Chapitre 17 : Le carnage

80 9 6
                                    


Le lendemain de la confession qui s'était déroulée entre Adrien et Loïc, tout le groupe attendit les paroles de Malendra. Aucun d'entre eux n'avait d'autre choix que de s'en remettre à elle, car seule la vieille avait le savoir nécessaire à la résolution de leur situation. Elle s'adressa à Adrien avec une voix plus grave qu'à l'accoutumée, ce qui n'augurait rien de bon.

— J'ai fouillé de fond en comble les pensées et la mémoire de Tracas, et de tout ce que j'ai pu voir, il n'y a que cinq personnes possédant le titre de Roi en ce monde, et ces rois, tous viennent des Limbes. Sans nullement vouloir sous-estimer ta force, il t'est impossible de vaincre l'un d'entre eux. Tu n'as plus qu'un seul et unique choix : devenir un Roi sans en vaincre un. Vois-tu où je veux en venir ?

Le relevé baissa la tête, parce qu'il avait compris ce que la vieille avait sous-entendu : seuls les plus forts pouvaient détenir ce titre. Et pour montrer sa force, il allait devoir affronter des ennemis à sa hauteur, des ennemis redoutables. En d'autres mots, il allait devoir tuer encore et encore, jusqu'à trouver le plus redoutable des adversaires. Avec ces nombreux combats, il prouverait sa valeur, c'était la seule chose de certaine.

Il jeta à cette pensée un regard triste à Loïc, et songea qu'il ne pourrait jamais être digne de lui avec tout ce sang sur les mains. Mais si c'était là le prix à payer pour sauver les hommes, alors il n'hésiterait pas, jamais. Il hocha la tête, déterminé à devenir ce Roi qu'il aurait dû être de son vivant.

— Bien, en ce cas, c'est maintenant que nous nous quittons. Tracas sait ce que je veux, et je n'ai d'autre choix que de vous éviter à présent, car ce qu'il voit, je le vois, et réciproquement. Comprenez mes motivations.

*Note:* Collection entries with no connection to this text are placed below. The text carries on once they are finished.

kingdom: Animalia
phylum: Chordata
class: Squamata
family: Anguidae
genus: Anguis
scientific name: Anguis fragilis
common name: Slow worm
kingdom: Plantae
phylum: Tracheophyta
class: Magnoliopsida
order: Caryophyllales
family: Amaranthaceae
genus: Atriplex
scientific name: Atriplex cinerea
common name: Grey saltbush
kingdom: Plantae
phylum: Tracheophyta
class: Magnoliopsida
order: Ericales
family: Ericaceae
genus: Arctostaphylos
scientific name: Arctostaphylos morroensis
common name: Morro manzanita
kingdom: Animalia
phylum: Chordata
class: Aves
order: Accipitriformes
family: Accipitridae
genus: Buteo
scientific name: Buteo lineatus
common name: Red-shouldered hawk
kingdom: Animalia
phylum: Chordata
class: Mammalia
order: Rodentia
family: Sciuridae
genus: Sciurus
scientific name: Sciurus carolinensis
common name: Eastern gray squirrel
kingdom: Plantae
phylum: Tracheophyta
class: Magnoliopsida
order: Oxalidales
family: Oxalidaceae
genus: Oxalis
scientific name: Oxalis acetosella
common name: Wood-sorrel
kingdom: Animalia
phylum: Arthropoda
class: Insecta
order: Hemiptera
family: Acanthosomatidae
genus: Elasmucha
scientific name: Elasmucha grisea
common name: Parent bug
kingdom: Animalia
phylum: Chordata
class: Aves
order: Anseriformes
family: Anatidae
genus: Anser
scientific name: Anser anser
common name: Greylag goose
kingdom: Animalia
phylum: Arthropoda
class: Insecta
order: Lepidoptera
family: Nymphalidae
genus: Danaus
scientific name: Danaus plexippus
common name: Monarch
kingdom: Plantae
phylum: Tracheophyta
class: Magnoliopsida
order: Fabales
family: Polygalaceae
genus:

Alors, la vieille se retourna, pour ne pas à voir ses compagnons d'aventure. Et tandis qu'elle retenait une mine grave, elle prononça une dernière parole.

— Suivez ceux dont le nom retentit dans les paroles des autres, et voyez si leur force est semblable à ce que l'on en dit. Adrien, prends garde à n'affronter que ceux dont la réputation est en-deçà de la vérité. A présent, je vous dis à tous au revoir.

Alors, le corps de Malendra noircit tout entier, et avant même qui quiconque ait pu faire quoi que ce soit, elle s'effondra d'un seul coup. Lorsqu'on s'approcha d'elle, on vit qu'il ne restait plus que sa robe noire, dans laquelle remuait un millier de petites araignées velues, qui fuirent aussitôt en tout sens.

On le savait bien, les pouvoirs de la vieille pouvaient être effrayants, mais rien de tout ce qu'ils avaient vu ne pouvait rivaliser avec cette vision. Elle s'était sans doute volatilisée loin de là, sans mourir cependant, mais personne ne pouvait l'affirmer avec certitude.

Les trois personnes restant se jetèrent mutuellement des regards tour à tour angoissés et attristés, avant de décider d'un commun accord d'avancer vers le nord, là où le froid décimait les hommes. Là-bas devaient se trouver des guerriers d'exception dignes d'être sacrifiés pour le salut de l'humanité.

Ainsi, le temps s'écoula longuement, et des hommes plus forts qu'on ne le pouvait supposer eurent à faire à la lame d'Adrien. Ce dernier avait de plus en plus la maîtrise du sang sombre qui coulait dans ses veines, et il n'en faisait jamais usage lors des combats : il ne pouvait se le permettre, car l'erreur qu'il avait commis lors de son affrontement contre le prêtre ne devait pas à nouveau se faire.

Ainsi, pendant de longs mois, le roi maudit tua encore et encore, s'imprégnant du sang rouge de ses victimes, comme s'il pouvait remplacer le noir qui coulait dans ses veines par ce vermeil flamboyant. Et Sylvia de son côté se débarrassait des petits gêneurs, ceux-là dont la mort n'allait rien rapporter à Adrien.